The project took root after Conibear, who travelled to South Africa to take up an internship on a Western Cape wine farm, began taking the children of the farm labourers working with him to the beach when he went surfing.
“I’d stick the kids in the back of a crappy old car I’d borrowed and drive them out to the beach,” recalls Conibear.
“Muizenberg may be one of the most [racially] integrated beaches in South Africa, but children from the townships don’t get to go.”
Getting to know the kids and hearing their harrowing everyday stories had a profound effect on the Englishman, who soon found that more and more children were turning up for his impromptu surf expeditions.
Despite the vast array of social problems these children face, the reach of community health services into South African townships is minimal.
Conibear set about establishing a programme with the help of township residents Apish Tshetsha and Bongani Ndlovu that could plug the gaps in social service delivery to help the children on the edge of society.
“We go to schools and ask teachers which are the kids who are extremely dysfunctional and we target them. There are no rules; they don’t have to do well in class to take part. If they get into trouble, we don’t kick them out,” he says.
From an initial reach of 10 children in the township of Masiphumelele, the programme has grown to reach hundreds of children, teachers and parents annually.
The programme is delivered by 19 trained surf instructors who are supervised by an inter-disciplinary team of health professionals.
Coping mechanisms
“For the most part they don’t really know what they are getting involved in, other than surfing,” says Conibear.
“We don’t try to draw out their problems, but instead try to build their inner strength and coping mechanisms.
“We construct a positive surfer persona – someone who is strong, brave and looks after their friends – they aspire to becoming.”
Since the beginning of 2016, Waves for Change has registered 240 kids.
Of those, 166 have attended the weekly sessions held at three different beaches at least 75 per cent of the time.
One thing many of the children who take part in the programme begin to display is a high level of resilience in difficult situations, says Ashleigh Heese, Waves for Change's site manager for Lavender Hill – an area where gang activity is particularly high.
One such resilient character is Rabi, a 13-year-old who started learning to surf earlier this year.
The night before she took part part in her first surfing competition in June, her home was robbed by two armed men.
“Rabi lives with just her grandmother.

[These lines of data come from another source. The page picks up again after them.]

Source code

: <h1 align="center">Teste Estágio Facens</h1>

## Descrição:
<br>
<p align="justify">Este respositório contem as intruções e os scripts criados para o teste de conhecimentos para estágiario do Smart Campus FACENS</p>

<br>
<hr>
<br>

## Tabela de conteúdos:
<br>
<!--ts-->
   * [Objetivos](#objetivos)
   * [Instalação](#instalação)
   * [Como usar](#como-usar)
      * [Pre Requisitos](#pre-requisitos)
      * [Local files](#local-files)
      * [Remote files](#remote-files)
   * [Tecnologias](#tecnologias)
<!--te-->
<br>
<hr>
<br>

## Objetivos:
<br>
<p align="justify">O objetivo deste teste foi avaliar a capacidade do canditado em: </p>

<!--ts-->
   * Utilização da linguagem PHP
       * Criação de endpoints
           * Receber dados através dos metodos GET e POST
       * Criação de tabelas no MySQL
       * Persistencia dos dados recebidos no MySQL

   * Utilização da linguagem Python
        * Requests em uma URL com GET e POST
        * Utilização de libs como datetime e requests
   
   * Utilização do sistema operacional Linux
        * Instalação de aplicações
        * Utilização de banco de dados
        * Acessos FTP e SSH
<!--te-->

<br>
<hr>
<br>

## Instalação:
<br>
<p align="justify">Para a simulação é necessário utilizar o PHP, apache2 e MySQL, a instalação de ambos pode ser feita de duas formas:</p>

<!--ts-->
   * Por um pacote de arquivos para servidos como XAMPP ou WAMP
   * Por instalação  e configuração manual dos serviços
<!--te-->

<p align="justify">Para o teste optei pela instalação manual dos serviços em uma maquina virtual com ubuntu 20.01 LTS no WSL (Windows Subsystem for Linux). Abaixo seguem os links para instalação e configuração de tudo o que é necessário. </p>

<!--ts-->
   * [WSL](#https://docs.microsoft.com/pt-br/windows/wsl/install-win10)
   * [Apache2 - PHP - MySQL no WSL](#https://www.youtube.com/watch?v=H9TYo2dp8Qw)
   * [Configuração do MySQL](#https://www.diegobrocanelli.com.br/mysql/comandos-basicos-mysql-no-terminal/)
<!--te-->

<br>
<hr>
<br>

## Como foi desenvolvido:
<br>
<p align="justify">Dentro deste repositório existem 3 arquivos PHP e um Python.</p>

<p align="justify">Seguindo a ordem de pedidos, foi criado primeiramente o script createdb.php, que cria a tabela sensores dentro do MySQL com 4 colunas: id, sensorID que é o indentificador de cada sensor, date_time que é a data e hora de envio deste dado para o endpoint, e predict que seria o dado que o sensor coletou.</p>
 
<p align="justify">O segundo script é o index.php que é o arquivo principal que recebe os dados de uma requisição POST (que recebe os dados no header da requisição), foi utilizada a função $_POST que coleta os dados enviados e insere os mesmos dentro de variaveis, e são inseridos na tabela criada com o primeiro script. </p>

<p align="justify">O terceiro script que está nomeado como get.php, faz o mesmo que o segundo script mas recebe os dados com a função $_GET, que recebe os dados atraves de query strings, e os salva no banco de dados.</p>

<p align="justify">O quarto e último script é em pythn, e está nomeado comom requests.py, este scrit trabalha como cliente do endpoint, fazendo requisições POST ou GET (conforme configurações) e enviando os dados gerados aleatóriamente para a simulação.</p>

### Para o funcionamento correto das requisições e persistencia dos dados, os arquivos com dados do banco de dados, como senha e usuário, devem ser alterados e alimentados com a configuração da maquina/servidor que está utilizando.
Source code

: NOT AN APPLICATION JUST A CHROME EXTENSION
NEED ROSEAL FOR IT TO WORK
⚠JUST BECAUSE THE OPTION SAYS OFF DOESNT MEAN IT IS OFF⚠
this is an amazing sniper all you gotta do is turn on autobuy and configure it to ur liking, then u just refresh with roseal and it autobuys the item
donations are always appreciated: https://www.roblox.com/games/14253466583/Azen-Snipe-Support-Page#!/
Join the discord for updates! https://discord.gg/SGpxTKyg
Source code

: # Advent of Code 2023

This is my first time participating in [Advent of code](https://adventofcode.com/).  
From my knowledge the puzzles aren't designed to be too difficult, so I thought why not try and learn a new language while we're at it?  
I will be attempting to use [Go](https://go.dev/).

That night she had a knife held to her throat by the thieves as they went through the house. But, despite this traumatic experience, she was waiting to be picked up the following morning at 7am by our team. She still wanted to compete,” says Heese.
During one of her surfing lessons, Rabi says she likes the sport and the programme for many reasons: “It builds my confidence and gives me lots of positive energy. I like that it [surfing] is really difficult; that I have to practise hard to be good.”
Such is Waves for Change’s growing reputation for positively impacting troubled youths, the organisation was recently asked to set up two similar initiatives in East London and Port Elizabeth, coastal cities in South Africa’s Eastern Cape Province.